Spotting Real Thuya Wood
Genuine thuya is a reddish brown color and has myriad darker, knotty whorls, closely resembling burr walnut and bird’s-eye maple. Beware of traders offering larger pieces such as dining tables and storage chests, which may not be genuine. Carved pieces (other than antiques) tend to be small. The most popular items found in souks and stores are boxes, bowls, place mats, and penholders.
Thuya’s scent, nature’s guard against parasitic attack, once made it a prized ingredient of ancient lore. The Greeks named the tree thuya (pronounced twee-ya), which means "sacrifice." They used its distilled essence to produce incense for religious ceremonies. As with cedar, its close relative, thuya’s distinctive aroma remains decades after the wood is cut. Today, the scent is more likely to feature in aromatherapy rather than ritual.
With the substantial part of the tree securing so many livelihoods, its sustainability is of great importance. Not long ago, tourism, a demand from collectors overseas, and a national desire for impressive furnishings had endangered the supply of thuya. Since the 1990s, the Moroccan government has been working on a program to protect the future of the precious Atlas forests and establish a replanting program. Today, the thuya industry is closely controlled. Artisans are encouraged to turn their attentions to small, delicate pieces and inlays, thus leaving the majority of trees in the forests to grow to maturity. Massive pieces, such as the doorways and carved furnishings favored by the ancient Romans, are rare. If you are lucky enough to sleep in a house with a thuya ceiling, it is almost certainly renovated or reclaimed rather than new.
The Craft of Carving
The majority of Berber woodworkers now operate in cooperatives, ensuring that the bulk of profits pass directly to the artisans themselves. They, in turn, hand their skills on to their teenage apprentices, while educating them in the environmental issues so key to their future. Tradition dictates that men perform the artistically skilled part of the production process, including both carving and decoration. Women and children polish and feed the intricate grain. These cooperatives are also turning their attention to maximizing sustainable by-products of the thuya. A pine-scented oil, for example, is extracted from the resin and is valued in both aromatherapy and homeopathy. The sap also yields a lacquer and varnish, used widely by local craftsmen.

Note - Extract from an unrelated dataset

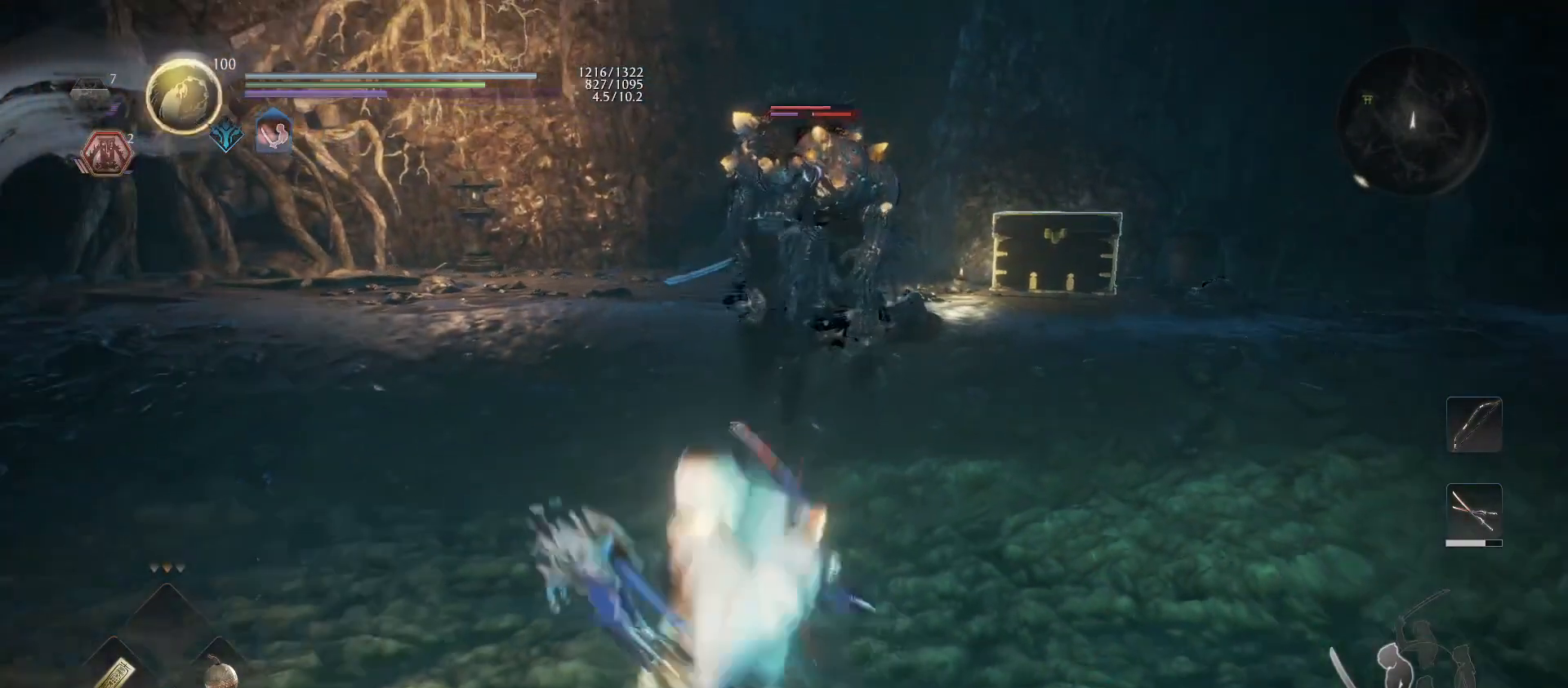
{"buttons": [], "left_stick": "up", "right_stick": "center", "events": [[33, "TRIANGLE", "down"], [100, "TRIANGLE", "up"], [100, "left_stick", "up"], [133, "R1", "up"]]}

Although you can find thuya wood products everywhere in Morocco, those wishing to buy articles fashioned from this beautiful wood are most likely to find reasonably priced items on Morocco’s Atlantic coast, such as in Essaouira and Agadir. Check prices prior to purchase at one of the many outlets available online; try to buy from a cooperative to ensure your money goes to the craftsmen rather than wholesalers and middlemen.